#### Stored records
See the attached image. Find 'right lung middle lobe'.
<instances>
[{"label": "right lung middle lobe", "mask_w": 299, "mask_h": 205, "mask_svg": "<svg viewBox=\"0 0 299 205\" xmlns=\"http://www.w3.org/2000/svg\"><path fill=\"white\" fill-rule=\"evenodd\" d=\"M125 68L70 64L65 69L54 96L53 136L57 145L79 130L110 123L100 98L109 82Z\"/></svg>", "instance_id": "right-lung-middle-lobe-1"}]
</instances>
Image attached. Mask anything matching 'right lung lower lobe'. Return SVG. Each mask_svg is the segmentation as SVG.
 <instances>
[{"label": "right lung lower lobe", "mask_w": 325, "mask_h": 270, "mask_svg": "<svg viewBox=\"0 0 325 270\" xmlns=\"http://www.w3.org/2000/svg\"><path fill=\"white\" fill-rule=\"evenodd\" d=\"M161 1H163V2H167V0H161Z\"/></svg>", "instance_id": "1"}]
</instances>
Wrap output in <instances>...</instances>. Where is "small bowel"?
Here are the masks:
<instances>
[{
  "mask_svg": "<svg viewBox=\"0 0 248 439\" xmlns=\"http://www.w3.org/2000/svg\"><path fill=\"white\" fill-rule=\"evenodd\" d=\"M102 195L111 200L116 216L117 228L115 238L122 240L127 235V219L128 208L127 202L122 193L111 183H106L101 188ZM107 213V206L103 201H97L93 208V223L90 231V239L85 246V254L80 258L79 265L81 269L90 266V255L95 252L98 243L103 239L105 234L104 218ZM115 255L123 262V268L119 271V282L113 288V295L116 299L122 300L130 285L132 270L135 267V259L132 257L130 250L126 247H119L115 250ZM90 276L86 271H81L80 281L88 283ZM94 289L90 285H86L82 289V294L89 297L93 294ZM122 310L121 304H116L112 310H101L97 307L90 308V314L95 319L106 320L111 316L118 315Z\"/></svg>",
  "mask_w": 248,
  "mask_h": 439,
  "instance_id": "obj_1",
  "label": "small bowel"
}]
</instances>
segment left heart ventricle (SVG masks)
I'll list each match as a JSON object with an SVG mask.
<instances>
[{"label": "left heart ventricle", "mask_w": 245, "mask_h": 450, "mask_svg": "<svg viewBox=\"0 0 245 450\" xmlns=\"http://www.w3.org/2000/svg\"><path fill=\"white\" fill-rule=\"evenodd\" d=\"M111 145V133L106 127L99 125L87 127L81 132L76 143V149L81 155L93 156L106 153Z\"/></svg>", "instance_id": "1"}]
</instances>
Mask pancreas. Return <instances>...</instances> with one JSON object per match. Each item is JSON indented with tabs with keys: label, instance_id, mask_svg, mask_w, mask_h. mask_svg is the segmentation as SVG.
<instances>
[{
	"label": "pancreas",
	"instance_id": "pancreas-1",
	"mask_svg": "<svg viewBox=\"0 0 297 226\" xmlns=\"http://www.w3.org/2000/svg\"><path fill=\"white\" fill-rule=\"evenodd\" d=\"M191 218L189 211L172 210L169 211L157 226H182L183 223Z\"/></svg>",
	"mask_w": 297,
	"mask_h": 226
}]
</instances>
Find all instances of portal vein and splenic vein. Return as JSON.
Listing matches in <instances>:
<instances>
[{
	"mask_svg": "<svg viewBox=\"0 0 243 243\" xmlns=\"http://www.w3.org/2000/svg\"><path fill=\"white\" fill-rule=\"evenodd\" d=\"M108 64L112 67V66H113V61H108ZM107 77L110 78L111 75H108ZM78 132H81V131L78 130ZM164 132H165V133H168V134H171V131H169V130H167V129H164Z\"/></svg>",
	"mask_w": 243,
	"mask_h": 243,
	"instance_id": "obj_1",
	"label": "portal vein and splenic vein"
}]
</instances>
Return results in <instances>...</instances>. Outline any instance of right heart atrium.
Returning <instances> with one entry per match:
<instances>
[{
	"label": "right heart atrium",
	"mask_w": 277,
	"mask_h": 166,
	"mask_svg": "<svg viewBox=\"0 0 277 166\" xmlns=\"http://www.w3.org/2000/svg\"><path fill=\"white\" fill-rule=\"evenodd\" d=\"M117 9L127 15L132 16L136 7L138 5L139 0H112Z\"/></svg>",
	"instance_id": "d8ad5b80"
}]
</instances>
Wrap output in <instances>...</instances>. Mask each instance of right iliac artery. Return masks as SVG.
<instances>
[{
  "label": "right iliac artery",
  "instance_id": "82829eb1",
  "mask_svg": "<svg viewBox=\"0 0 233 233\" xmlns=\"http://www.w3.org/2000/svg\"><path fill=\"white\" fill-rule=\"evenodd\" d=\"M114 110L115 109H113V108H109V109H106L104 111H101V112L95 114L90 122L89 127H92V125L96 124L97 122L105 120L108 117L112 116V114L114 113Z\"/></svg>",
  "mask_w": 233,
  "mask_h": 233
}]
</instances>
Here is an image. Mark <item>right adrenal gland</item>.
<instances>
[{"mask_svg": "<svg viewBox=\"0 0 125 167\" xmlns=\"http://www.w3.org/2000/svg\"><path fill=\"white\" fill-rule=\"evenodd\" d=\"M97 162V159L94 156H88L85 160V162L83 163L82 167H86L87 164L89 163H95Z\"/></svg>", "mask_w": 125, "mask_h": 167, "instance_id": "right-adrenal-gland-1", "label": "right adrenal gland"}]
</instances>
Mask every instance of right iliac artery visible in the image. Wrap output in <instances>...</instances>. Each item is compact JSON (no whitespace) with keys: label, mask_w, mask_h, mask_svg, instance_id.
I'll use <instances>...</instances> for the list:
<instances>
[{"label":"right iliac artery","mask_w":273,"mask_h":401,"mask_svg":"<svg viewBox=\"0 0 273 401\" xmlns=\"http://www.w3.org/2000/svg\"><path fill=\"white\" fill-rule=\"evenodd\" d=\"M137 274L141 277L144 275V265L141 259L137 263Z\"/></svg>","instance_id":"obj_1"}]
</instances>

#### WORK REQUIRED
Return every line of the entries above that contains the string "left".

#### COMPLETED EXERCISE
segment left heart ventricle (SVG masks)
[{"label": "left heart ventricle", "mask_w": 245, "mask_h": 450, "mask_svg": "<svg viewBox=\"0 0 245 450\" xmlns=\"http://www.w3.org/2000/svg\"><path fill=\"white\" fill-rule=\"evenodd\" d=\"M111 145V133L106 127L99 125L87 127L81 132L76 143V149L81 155L93 156L106 153Z\"/></svg>", "instance_id": "1"}]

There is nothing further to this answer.